# [Fonte]

Questo brano è considerato generalmente una parabola, ma non è esatto; appartiene al genere letterario detto scena di giudizio che si ritrova sia nella Bibbia (Dn 7) che nella letteratura rabbinica. Lo schema secondo cui è strutturato è sempre lo stesso: c’è l’intronizzazione del giudice, accompagnato dagli angeli che fungono da assistenti e da guardie del corpo; poi ci sono la convocazione di tutte le genti e la separazione in due gruppi; viene pronunciata la sentenza e infine i giusti sono premiati e i malvagi puniti.
Scopo di questo genere letterario – diciamolo subito chiaramente – non è informare su ciò che accadrà alla fine del mondo, ma fornire insegnamenti sul come comportarsi oggi.

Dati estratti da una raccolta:

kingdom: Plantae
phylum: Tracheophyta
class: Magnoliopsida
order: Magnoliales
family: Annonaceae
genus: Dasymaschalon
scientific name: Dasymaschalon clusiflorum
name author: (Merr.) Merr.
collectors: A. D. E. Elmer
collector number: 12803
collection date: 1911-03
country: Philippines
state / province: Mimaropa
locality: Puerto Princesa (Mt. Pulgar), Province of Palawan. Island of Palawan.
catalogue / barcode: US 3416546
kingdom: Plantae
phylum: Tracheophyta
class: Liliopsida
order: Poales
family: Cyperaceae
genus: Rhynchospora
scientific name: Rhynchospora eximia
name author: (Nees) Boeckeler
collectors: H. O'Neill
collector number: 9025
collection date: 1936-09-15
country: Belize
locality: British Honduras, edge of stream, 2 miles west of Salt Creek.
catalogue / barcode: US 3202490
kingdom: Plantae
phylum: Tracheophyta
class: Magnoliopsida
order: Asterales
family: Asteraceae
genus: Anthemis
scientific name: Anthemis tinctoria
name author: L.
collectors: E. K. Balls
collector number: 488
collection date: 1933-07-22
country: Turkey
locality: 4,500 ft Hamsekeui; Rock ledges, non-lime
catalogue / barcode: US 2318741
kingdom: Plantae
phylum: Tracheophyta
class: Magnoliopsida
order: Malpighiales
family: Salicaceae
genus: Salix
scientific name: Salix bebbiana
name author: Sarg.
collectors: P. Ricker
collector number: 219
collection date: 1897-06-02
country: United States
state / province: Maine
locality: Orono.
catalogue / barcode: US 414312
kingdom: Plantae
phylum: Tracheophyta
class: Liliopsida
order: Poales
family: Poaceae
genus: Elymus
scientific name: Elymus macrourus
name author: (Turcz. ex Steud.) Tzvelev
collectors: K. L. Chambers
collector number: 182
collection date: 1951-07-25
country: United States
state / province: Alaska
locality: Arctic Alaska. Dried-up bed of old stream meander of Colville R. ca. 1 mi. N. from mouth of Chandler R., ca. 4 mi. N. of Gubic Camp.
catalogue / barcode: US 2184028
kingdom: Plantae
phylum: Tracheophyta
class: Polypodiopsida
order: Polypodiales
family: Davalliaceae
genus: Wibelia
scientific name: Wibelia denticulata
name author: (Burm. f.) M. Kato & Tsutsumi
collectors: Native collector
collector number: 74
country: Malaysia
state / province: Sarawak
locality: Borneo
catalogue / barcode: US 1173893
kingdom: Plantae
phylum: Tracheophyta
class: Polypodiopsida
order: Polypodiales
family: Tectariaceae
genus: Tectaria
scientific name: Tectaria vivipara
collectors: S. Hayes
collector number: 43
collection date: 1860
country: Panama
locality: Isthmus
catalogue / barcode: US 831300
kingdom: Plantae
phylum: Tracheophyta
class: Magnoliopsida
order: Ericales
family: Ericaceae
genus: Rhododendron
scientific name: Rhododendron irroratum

# [Consegna]
Rispondi in breve, basandoti sulla fonte:
(a) a quale genere letterario appartiene il brano?
(b) quale funzione hanno gli angeli che accompagnano il giudice?
(c) qual è lo scopo di questo genere letterario?

# [Risposta completa]
(a) Al genere letterario detto scena di giudizio.
(b) Fungono da assistenti e da guardie del corpo.
(c) Fornire insegnamenti sul come comportarsi oggi, non informare su ciò che accadrà alla fine del mondo.